Début décembre, un avis de l’Académie de médecine qui dénonçait la pratique infondée de l’ostéopathie chez les nouveau-nés avait fait grand bruit. C’est au tour des pédiatres de se positionner en sa défaveur. La Société française de pédiatrie (SFP) va même jusqu’à plaider pour la contre-indiquer tant « la balance bénéfice-risque interroge à cet âge de la vie spécifiquement » dans un avis co-signé avec le Syndicat de médecine manuelle ostéopathie de France (SMMOF).
Les pédiatres s’inquiètent d’un engouement pour une pratique « au mieux inutile ». « Est-ce bien raisonnable de faire croire qu’on rétablit des flux cérébraux, qu’on repositionne les os du crâne en posant ses mains expertes de chaque côté de la tête (voire entre tête et sacrum) ? », interrogent-ils.
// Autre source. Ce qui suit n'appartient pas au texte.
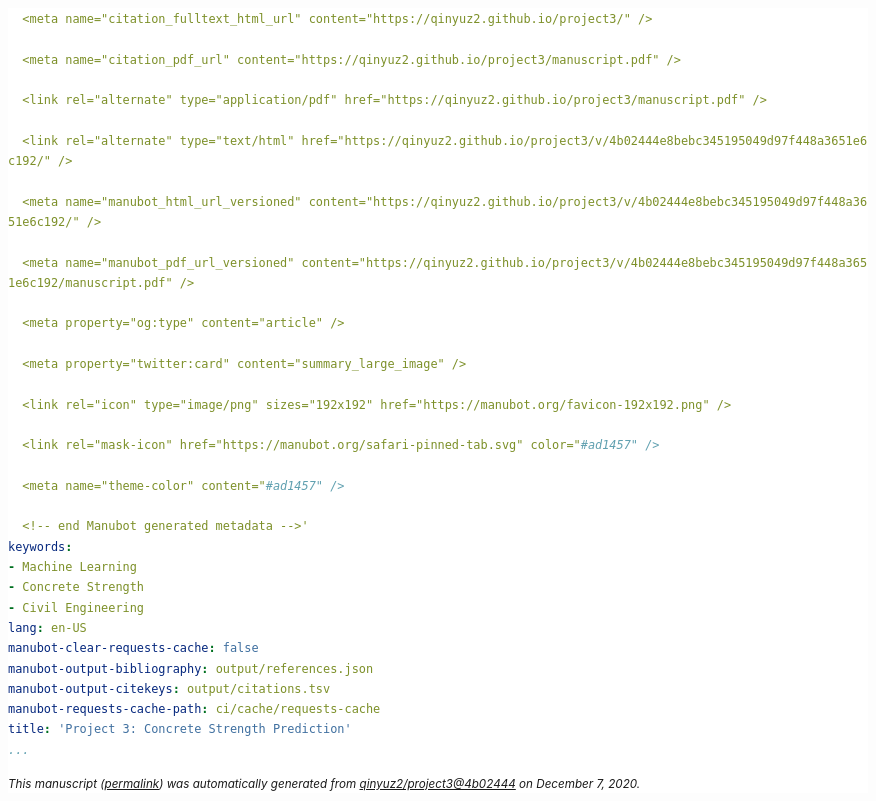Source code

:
 ```yaml
  <meta name="citation_fulltext_html_url" content="https://qinyuz2.github.io/project3/" />

  <meta name="citation_pdf_url" content="https://qinyuz2.github.io/project3/manuscript.pdf" />

  <link rel="alternate" type="application/pdf" href="https://qinyuz2.github.io/project3/manuscript.pdf" />

  <link rel="alternate" type="text/html" href="https://qinyuz2.github.io/project3/v/4b02444e8bebc345195049d97f448a3651e6c192/" />

  <meta name="manubot_html_url_versioned" content="https://qinyuz2.github.io/project3/v/4b02444e8bebc345195049d97f448a3651e6c192/" />

  <meta name="manubot_pdf_url_versioned" content="https://qinyuz2.github.io/project3/v/4b02444e8bebc345195049d97f448a3651e6c192/manuscript.pdf" />

  <meta property="og:type" content="article" />

  <meta property="twitter:card" content="summary_large_image" />

  <link rel="icon" type="image/png" sizes="192x192" href="https://manubot.org/favicon-192x192.png" />

  <link rel="mask-icon" href="https://manubot.org/safari-pinned-tab.svg" color="#ad1457" />

  <meta name="theme-color" content="#ad1457" />

  <!-- end Manubot generated metadata -->'
keywords:
- Machine Learning
- Concrete Strength
- Civil Engineering
lang: en-US
manubot-clear-requests-cache: false
manubot-output-bibliography: output/references.json
manubot-output-citekeys: output/citations.tsv
manubot-requests-cache-path: ci/cache/requests-cache
title: 'Project 3: Concrete Strength Prediction'
...
```







<small><em>
This manuscript
([permalink](https://qinyuz2.github.io/project3/v/4b02444e8bebc345195049d97f448a3651e6c192/))
was automatically generated
from [qinyuz2/project3@4b02444](https://github.com/qinyuz2/project3/tree/4b02444e8bebc345195049d97f448a3651e6c192)
on December 7, 2020.
</em></small>
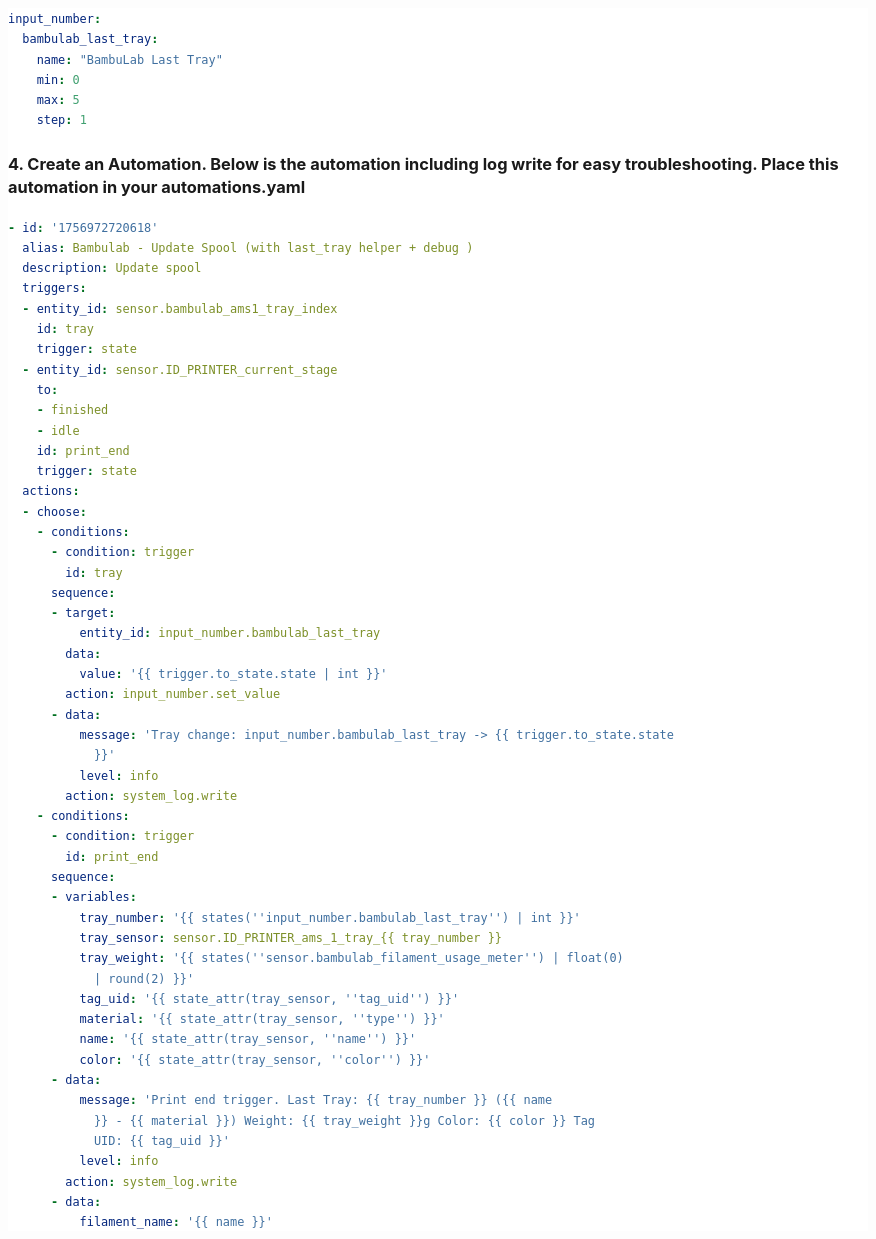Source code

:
 ```yaml
input_number:
  bambulab_last_tray:
    name: "BambuLab Last Tray"
    min: 0
    max: 5
    step: 1
```

### **4. Create an Automation. Below is the automation including log write for easy troubleshooting. Place this automation in your automations.yaml** 

```yaml
- id: '1756972720618'
  alias: Bambulab - Update Spool (with last_tray helper + debug )
  description: Update spool
  triggers:
  - entity_id: sensor.bambulab_ams1_tray_index
    id: tray
    trigger: state
  - entity_id: sensor.ID_PRINTER_current_stage
    to:
    - finished
    - idle
    id: print_end
    trigger: state
  actions:
  - choose:
    - conditions:
      - condition: trigger
        id: tray
      sequence:
      - target:
          entity_id: input_number.bambulab_last_tray
        data:
          value: '{{ trigger.to_state.state | int }}'
        action: input_number.set_value
      - data:
          message: 'Tray change: input_number.bambulab_last_tray -> {{ trigger.to_state.state
            }}'
          level: info
        action: system_log.write
    - conditions:
      - condition: trigger
        id: print_end
      sequence:
      - variables:
          tray_number: '{{ states(''input_number.bambulab_last_tray'') | int }}'
          tray_sensor: sensor.ID_PRINTER_ams_1_tray_{{ tray_number }}
          tray_weight: '{{ states(''sensor.bambulab_filament_usage_meter'') | float(0)
            | round(2) }}'
          tag_uid: '{{ state_attr(tray_sensor, ''tag_uid'') }}'
          material: '{{ state_attr(tray_sensor, ''type'') }}'
          name: '{{ state_attr(tray_sensor, ''name'') }}'
          color: '{{ state_attr(tray_sensor, ''color'') }}'
      - data:
          message: 'Print end trigger. Last Tray: {{ tray_number }} ({{ name
            }} - {{ material }}) Weight: {{ tray_weight }}g Color: {{ color }} Tag
            UID: {{ tag_uid }}'
          level: info
        action: system_log.write
      - data:
          filament_name: '{{ name }}'
```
Une réponse coûteuse et « sans fondement scientifique » à des parents anxieux en quête de réassurance et de soulagement pour des troubles bénins (allaitement difficile, constipation, pleurs et « coliques », sommeil…).
« La France est aujourd’hui un des pays qui consomme le plus de séances d’ostéopathie chez le nourrisson », est-il expliqué dans le communiqué. Alors que le nombre d’ostéopathes non professionnels de santé a doublé en dix ans (de 20 000 ostéopathes en 2014 à 40 000 en 2024), les allégations santé « sont malheureusement largement relayées via certains professionnels de santé, dès la grossesse et en maternité » sans compter les témoignages sur les réseaux sociaux.
Si l’Assurance-maladie ne prend pas en charge les séances par un non-professionnel de santé (coût minimum de 60-70 euros par séance), certaines mutuelles proposent un remboursement, ce qui « a possiblement contribué à légitimer cette approche pourtant non médicale, non validée et non reconnue ».
Deux essais cliniques aux résultats négatifs
Pour illustrer leur propos, les pédiatres rappellent de plus les résultats négatifs des « deux rares études françaises contrôlées randomisées sur la pratique de l’ostéopathie néonatale » : l’essai Neosteo mené en 2021 au CHU de Nantes et un autre à Montpellier publié en 2025. L’essai nantais sur 128 nouveau-nés à terme présentant des difficultés d’allaitement n’a pas mis en évidence d’amélioration sur la mise au sein exclusive à un mois dans le groupe ostéopathie (53 % versus 66 % dans le groupe témoin). Quant à l’étude montpelliéraine sur la prévention de la déformation du crâne, elle n’a pas mis de différence de risque au 4e mois de présenter une brachycéphalie entre les deux groupes.
À la lumière de ces résultats, la pertinence de l’indication se pose. Ce d’autant que, si les études n’ont pas rapporté d’effets indésirables, leur schéma ne permettait pas de répondre à cette question en raison de la taille de l’effectif et de la puissance insuffisante « pour un événement que l’on espère rare ». La SFP et le SMMOF demandent « un niveau d’exigence pour l’évaluation des pratiques d’ostéopathie adapté à l’importance de la santé des nourrissons » afin de répondre aux questions de l’utilité, de l’efficacité et de la sécurité des pratiques d’ostéopathie. « La responsabilité du soignant lors de la réalisation d’un soin de “confort” ne devrait-elle pas reposer avant sur l’idée “Primum non nocere” ? », concluent-ils.